_Task details:_ Leave out the pictures and restate the rest of the data exactly.

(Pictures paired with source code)
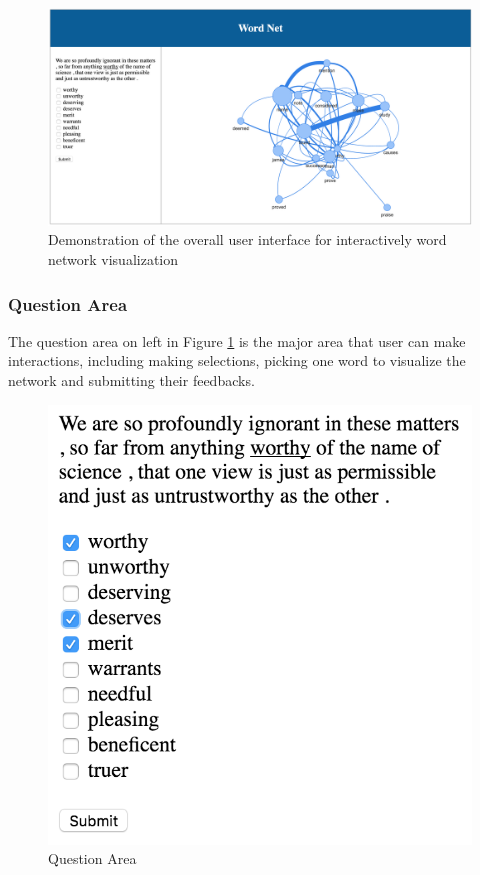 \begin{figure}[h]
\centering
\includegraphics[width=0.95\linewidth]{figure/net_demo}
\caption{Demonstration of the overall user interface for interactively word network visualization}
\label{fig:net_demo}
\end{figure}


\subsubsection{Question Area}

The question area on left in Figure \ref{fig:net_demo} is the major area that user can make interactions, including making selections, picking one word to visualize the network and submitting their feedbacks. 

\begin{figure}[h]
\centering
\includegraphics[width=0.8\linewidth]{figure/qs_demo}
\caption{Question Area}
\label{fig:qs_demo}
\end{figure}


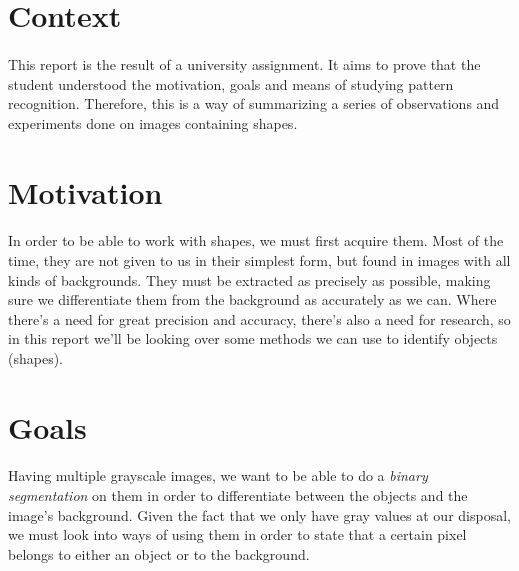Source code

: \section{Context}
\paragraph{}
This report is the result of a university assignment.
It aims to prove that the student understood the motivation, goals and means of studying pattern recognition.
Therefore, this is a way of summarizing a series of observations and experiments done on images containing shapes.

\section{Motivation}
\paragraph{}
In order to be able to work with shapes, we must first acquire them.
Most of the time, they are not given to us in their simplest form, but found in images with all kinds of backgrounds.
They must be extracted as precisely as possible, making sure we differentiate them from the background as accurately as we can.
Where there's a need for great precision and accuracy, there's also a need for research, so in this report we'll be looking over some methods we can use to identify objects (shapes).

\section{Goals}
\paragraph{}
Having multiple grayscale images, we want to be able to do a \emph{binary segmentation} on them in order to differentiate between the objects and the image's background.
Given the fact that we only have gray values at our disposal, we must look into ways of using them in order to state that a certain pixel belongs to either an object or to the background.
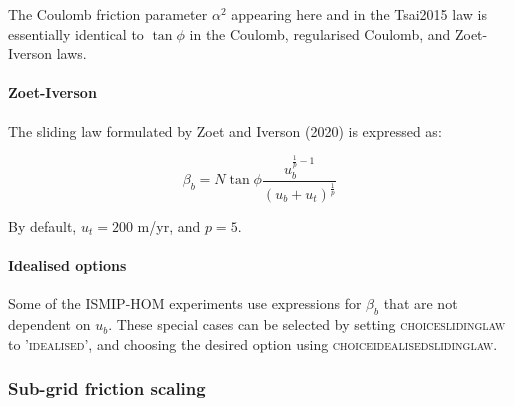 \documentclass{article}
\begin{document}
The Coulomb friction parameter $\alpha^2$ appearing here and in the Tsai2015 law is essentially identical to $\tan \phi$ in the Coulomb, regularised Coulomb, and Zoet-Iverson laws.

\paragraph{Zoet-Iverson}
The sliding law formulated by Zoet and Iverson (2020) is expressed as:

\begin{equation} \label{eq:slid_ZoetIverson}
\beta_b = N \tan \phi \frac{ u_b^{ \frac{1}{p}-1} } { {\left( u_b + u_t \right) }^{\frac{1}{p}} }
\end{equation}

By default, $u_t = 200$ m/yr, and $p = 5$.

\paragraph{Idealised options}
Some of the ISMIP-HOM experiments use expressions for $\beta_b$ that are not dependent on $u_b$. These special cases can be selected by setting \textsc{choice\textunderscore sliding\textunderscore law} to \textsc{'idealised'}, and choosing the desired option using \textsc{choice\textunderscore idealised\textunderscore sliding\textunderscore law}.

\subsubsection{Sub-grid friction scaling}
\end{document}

_Result of this task:_
 \begin{figure}[h]
\centering
\includegraphics[width=0.95\linewidth]{figure/net_demo}
\caption{Demonstration of the overall user interface for interactively word network visualization}
\label{fig:net_demo}
\end{figure}


\subsubsection{Question Area}

The question area on left in Figure \ref{fig:net_demo} is the major area that user can make interactions, including making selections, picking one word to visualize the network and submitting their feedbacks. 

\begin{figure}[h]
\centering
\includegraphics[width=0.8\linewidth]{figure/qs_demo}
\caption{Question Area}
\label{fig:qs_demo}
\end{figure}


Source code

: \section{Context}
\paragraph{}
This report is the result of a university assignment.
It aims to prove that the student understood the motivation, goals and means of studying pattern recognition.
Therefore, this is a way of summarizing a series of observations and experiments done on images containing shapes.

\section{Motivation}
\paragraph{}
In order to be able to work with shapes, we must first acquire them.
Most of the time, they are not given to us in their simplest form, but found in images with all kinds of backgrounds.
They must be extracted as precisely as possible, making sure we differentiate them from the background as accurately as we can.
Where there's a need for great precision and accuracy, there's also a need for research, so in this report we'll be looking over some methods we can use to identify objects (shapes).

\section{Goals}
\paragraph{}
Having multiple grayscale images, we want to be able to do a \emph{binary segmentation} on them in order to differentiate between the objects and the image's background.
Given the fact that we only have gray values at our disposal, we must look into ways of using them in order to state that a certain pixel belongs to either an object or to the background.
 \documentclass{article}
\begin{document}
The Coulomb friction parameter $\alpha^2$ appearing here and in the Tsai2015 law is essentially identical to $\tan \phi$ in the Coulomb, regularised Coulomb, and Zoet-Iverson laws.

\paragraph{Zoet-Iverson}
The sliding law formulated by Zoet and Iverson (2020) is expressed as:

\begin{equation} \label{eq:slid_ZoetIverson}
\beta_b = N \tan \phi \frac{ u_b^{ \frac{1}{p}-1} } { {\left( u_b + u_t \right) }^{\frac{1}{p}} }
\end{equation}

By default, $u_t = 200$ m/yr, and $p = 5$.

\paragraph{Idealised options}
Some of the ISMIP-HOM experiments use expressions for $\beta_b$ that are not dependent on $u_b$. These special cases can be selected by setting \textsc{choice\textunderscore sliding\textunderscore law} to \textsc{'idealised'}, and choosing the desired option using \textsc{choice\textunderscore idealised\textunderscore sliding\textunderscore law}.

\subsubsection{Sub-grid friction scaling}
\end{document}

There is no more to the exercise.